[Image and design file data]
────────────────────

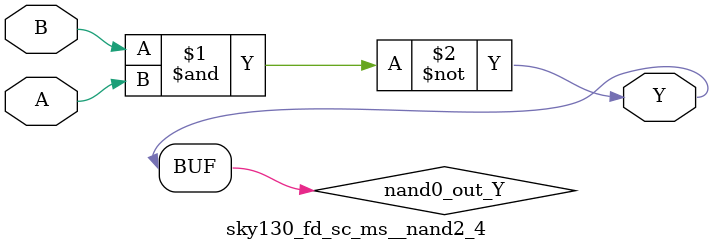
<source format=v>
/*
 * Copyright 2020 The SkyWater PDK Authors
 *
 * Licensed under the Apache License, Version 2.0 (the "License");
 * you may not use this file except in compliance with the License.
 * You may obtain a copy of the License at
 *
 *     https://www.apache.org/licenses/LICENSE-2.0
 *
 * Unless required by applicable law or agreed to in writing, software
 * distributed under the License is distributed on an "AS IS" BASIS,
 * WITHOUT WARRANTIES OR CONDITIONS OF ANY KIND, either express or implied.
 * See the License for the specific language governing permissions and
 * limitations under the License.
 *
 * SPDX-License-Identifier: Apache-2.0
*/


`ifndef SKY130_FD_SC_MS__NAND2_4_FUNCTIONAL_V
`define SKY130_FD_SC_MS__NAND2_4_FUNCTIONAL_V

/**
 * nand2: 2-input NAND.
 *
 * Verilog simulation functional model.
 */

`timescale 1ns / 1ps
`default_nettype none

`celldefine
module sky130_fd_sc_ms__nand2_4 (
    Y,
    A,
    B
);

    // Module ports
    output Y;
    input  A;
    input  B;

    // Local signals
    wire nand0_out_Y;

    //   Name   Output       Other arguments
    nand nand0 (nand0_out_Y, B, A           );
    buf  buf0  (Y          , nand0_out_Y    );

endmodule
`endcelldefine

`default_nettype wire
`endif  // SKY130_FD_SC_MS__NAND2_4_FUNCTIONAL_V

</source>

────────────────────

## WORK TO BE COMPLETED
Stop after the line containing "distributed under the": copy the records exactly from the first line up to there, leaving pictures out.

## THE ANSWER
<source format=v>
/*
 * Copyright 2020 The SkyWater PDK Authors
 *
 * Licensed under the Apache License, Version 2.0 (the "License");
 * you may not use this file except in compliance with the License.
 * You may obtain a copy of the License at
 *
 *     https://www.apache.org/licenses/LICENSE-2.0
 *
 * Unless required by applicable law or agreed to in writing, software
 * distributed under the License is distributed on an "AS IS" BASIS,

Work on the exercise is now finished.